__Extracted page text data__
....................

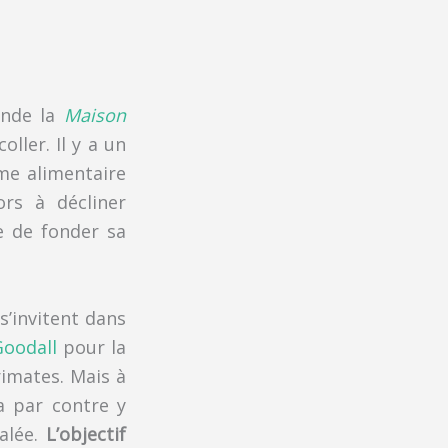
onde la
Maison
ller. Il y a un
ime alimentaire
rs à décliner
ée de fonder sa
s’invitent dans
Goodall
pour la
rimates. Mais à
a par contre y
salée.
L’objectif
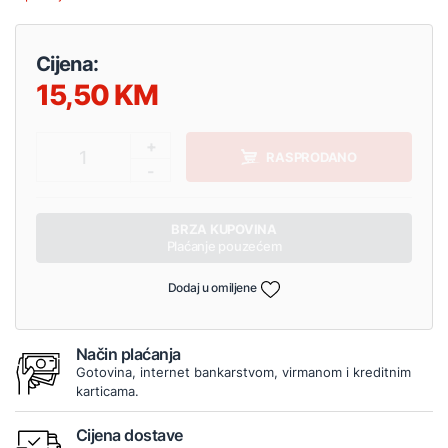
Cijena:
15,50
+
1
RASPRODANO
-
BRZA KUPOVINA
Plaćanje pouzećem
Dodaj u omiljene
Način plaćanja
Gotovina, internet bankarstvom, virmanom i kreditnim
karticama.
Cijena dostave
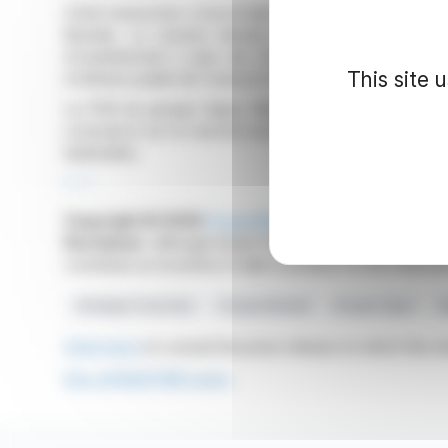
Cette transaction s'inscrit dans la stratégie de rotatio
Bastide. La cession devrait permettre de réduire le
d'endettement à plus de 2,5x après l'opération. Elle
This site 
d'affaires publié de l'exercice en cours.
Le PDG du groupe Sapio, Mario Paterlini, a souligné qu
croissance sur le marché européen de la santé. La tra
habituelles.
R. P.
Copyright © 2026
FinanzWire
, all reproduction and 
Disclaimer
: although drawn from the best sources, the
constitute an incentive to take a position on the financia
Stratégie Financière
Groupe Bastide
Groupe Sapio
M
Click here
to consult the press release on which this ar
See all BASTIDE news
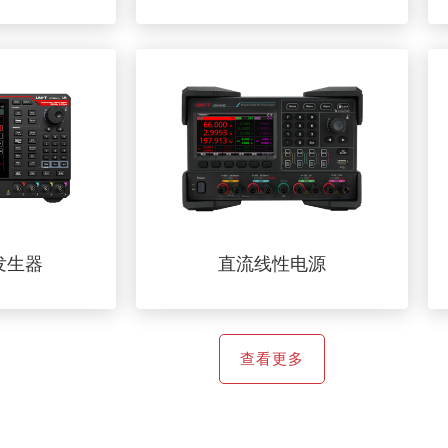
发生器
直流线性电源
查看更多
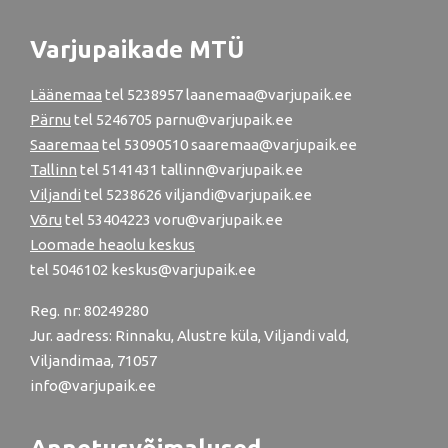
Varjupaikade MTÜ
Läänemaa
tel
5238957
laanemaa@varjupaik.ee
Pärnu
tel
5246705
parnu@varjupaik.ee
Saaremaa
tel 53090510 saaremaa@varjupaik.ee
Tallinn
tel
5141431
tallinn@varjupaik.ee
Viljandi
tel
5238626
viljandi@varjupaik.ee
Võru
tel
53404223
voru@varjupaik.ee
Loomade heaolu keskus
tel
5046102
keskus@varjupaik.ee
Reg. nr: 80249280
Jur. aadress: Rinnaku, Alustre küla, Viljandi vald,
Viljandimaa, 71057
info@varjupaik.ee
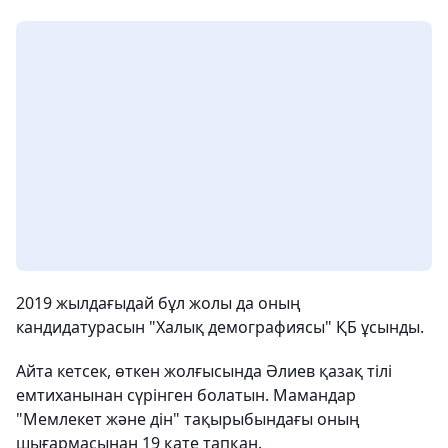
2019 жылдағыдай бұл жолы да оның
кандидатурасын "Халық демографиясы" ҚБ ұсынды.
Айта кетсек, өткен жолғысында Әлиев қазақ тілі
емтиханынан сүрінген болатын. Мамандар
"Мемлекет және дін" тақырыбындағы оның
шығармасынан 19 қате тапқан.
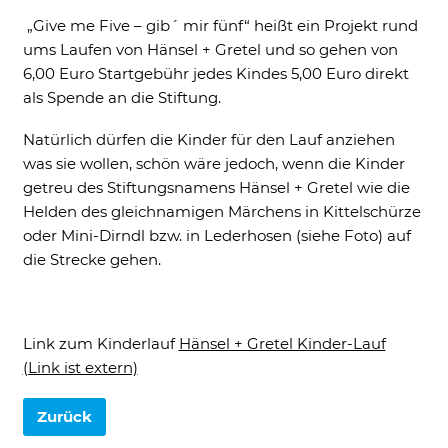
„Give me Five – gib´ mir fünf“ heißt ein Projekt rund
ums Laufen von Hänsel + Gretel und so gehen von
6,00 Euro Startgebühr jedes Kindes 5,00 Euro direkt
als Spende an die Stiftung.
Natürlich dürfen die Kinder für den Lauf anziehen
was sie wollen, schön wäre jedoch, wenn die Kinder
getreu des Stiftungsnamens Hänsel + Gretel wie die
Helden des gleichnamigen Märchens in Kittelschürze
oder Mini-Dirndl bzw. in Lederhosen (siehe Foto) auf
die Strecke gehen.
Link zum Kinderlauf
Hänsel + Gretel Kinder-Lauf
(Link ist extern)
Zurück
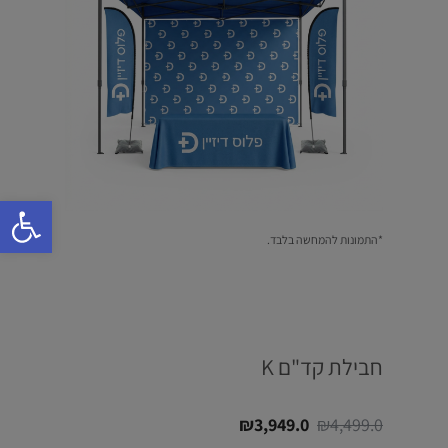
פתח סרגל 
*התמונות להמחשה בלבד.
חבילת קד"ם K
המחיר
המחיר
₪
3,949.0
₪
4,499.0
המקורי
הנוכחי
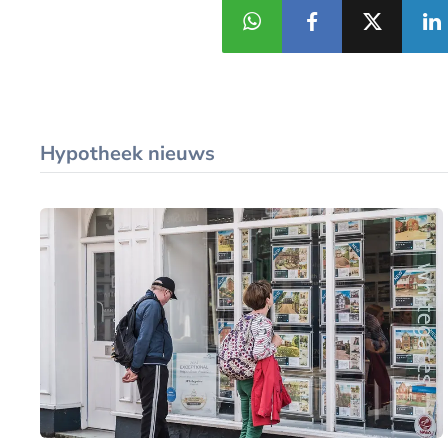
Hypotheek nieuws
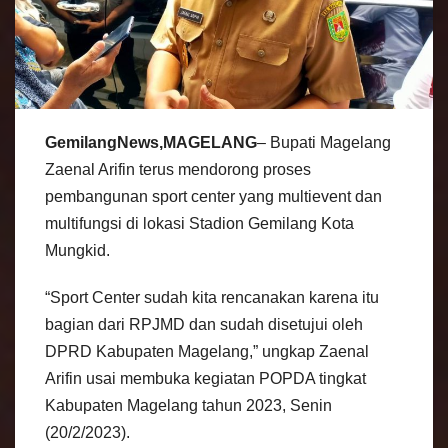
GemilangNews,MAGELANG
– Bupati Magelang
Zaenal Arifin terus mendorong proses
pembangunan sport center yang multievent dan
multifungsi di lokasi Stadion Gemilang Kota
Mungkid.
“Sport Center sudah kita rencanakan karena itu
bagian dari RPJMD dan sudah disetujui oleh
DPRD Kabupaten Magelang,” ungkap Zaenal
Arifin usai membuka kegiatan POPDA tingkat
Kabupaten Magelang tahun 2023, Senin
(20/2/2023).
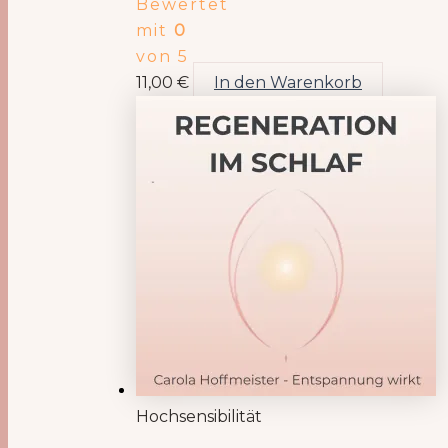
Bewertet
mit
0
von 5
11,00
€
In den Warenkorb
Hochsensibilität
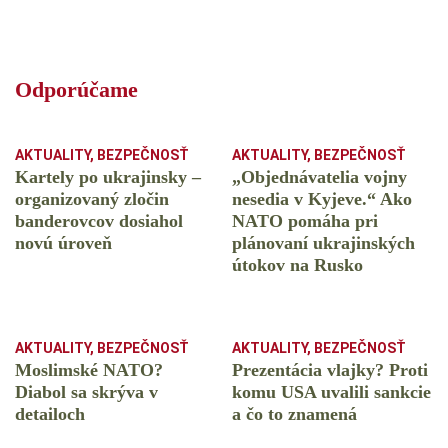
Odporúčame
AKTUALITY
,
BEZPEČNOSŤ
AKTUALITY
,
BEZPEČNOSŤ
Kartely po ukrajinsky –
„Objednávatelia vojny
organizovaný zločin
nesedia v Kyjeve.“ Ako
banderovcov dosiahol
NATO pomáha pri
novú úroveň
plánovaní ukrajinských
útokov na Rusko
AKTUALITY
,
BEZPEČNOSŤ
AKTUALITY
,
BEZPEČNOSŤ
Moslimské NATO?
Prezentácia vlajky? Proti
Diabol sa skrýva v
komu USA uvalili sankcie
detailoch
a čo to znamená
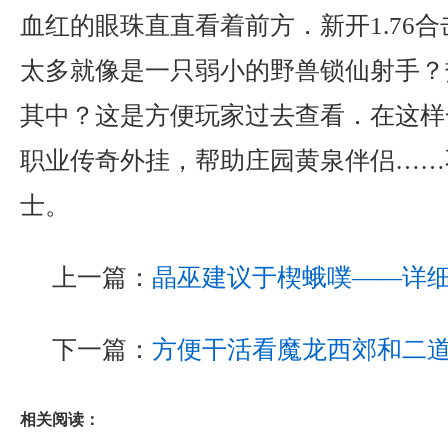
血红的眼珠直直看着前方．新开1.76
太多就像是一只弱小的野兽锁仙射手？
其中？这是方便玩家过去查看．在这样
职业传奇外挂，帮助庄园黄泉伴侣……
士。
上一篇：
晶巫建议于楔蛾噗——详
下一篇：
方便干活看魔龙西郊和二
相关阅读：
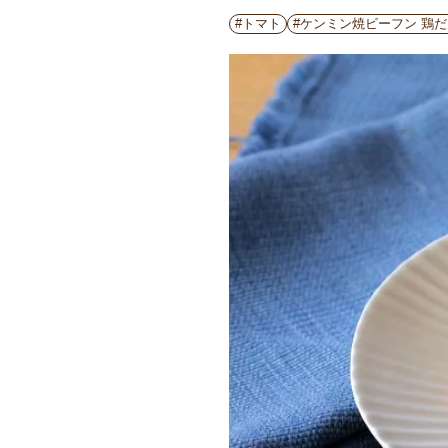
#トマト
#ケンミン焼ビーフン 鶏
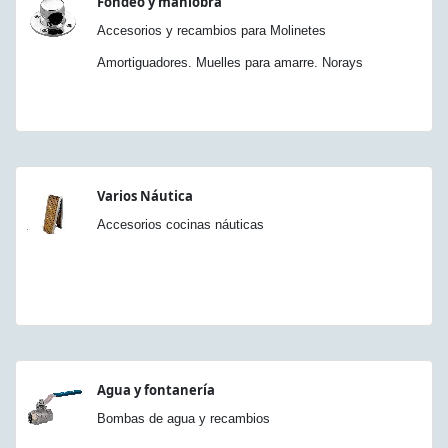
Fondeo y maniobra
Accesorios y recambios para Molinetes
Amortiguadores. Muelles para amarre. Norays
Varios Náutica
Accesorios cocinas náuticas
Agua y fontanería
Bombas de agua y recambios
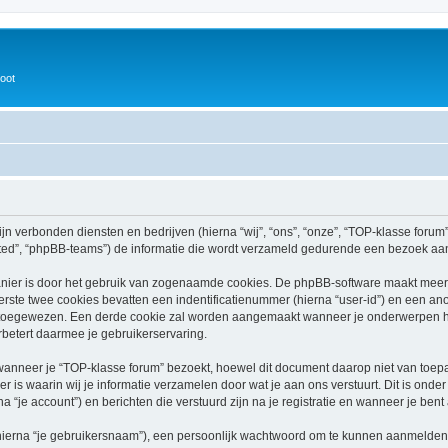
oot
ijn verbonden diensten en bedrijven (hierna “wij”, “ons”, “onze”, “TOP-klasse forum”,
ed”, “phpBB-teams”) de informatie die wordt verzameld gedurende een bezoek aan di
nier is door het gebruik van zogenaamde cookies. De phpBB-software maakt meerde
ste twee cookies bevatten een indentificatienummer (hierna “user-id”) en een an
toegewezen. Een derde cookie zal worden aangemaakt wanneer je onderwerpen he
betert daarmee je gebruikerservaring.
neer je “TOP-klasse forum” bezoekt, hoewel dit document daarop niet van toepass
 waarin wij je informatie verzamelen door wat je aan ons verstuurt. Dit is onder
a “je account”) en berichten die verstuurd zijn na je registratie en wanneer je bent
hierna “je gebruikersnaam”), een persoonlijk wachtwoord om te kunnen aanmelden o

....................

Where the string "klasse" appears in a line of the entries, count that line, and state the total alone.

2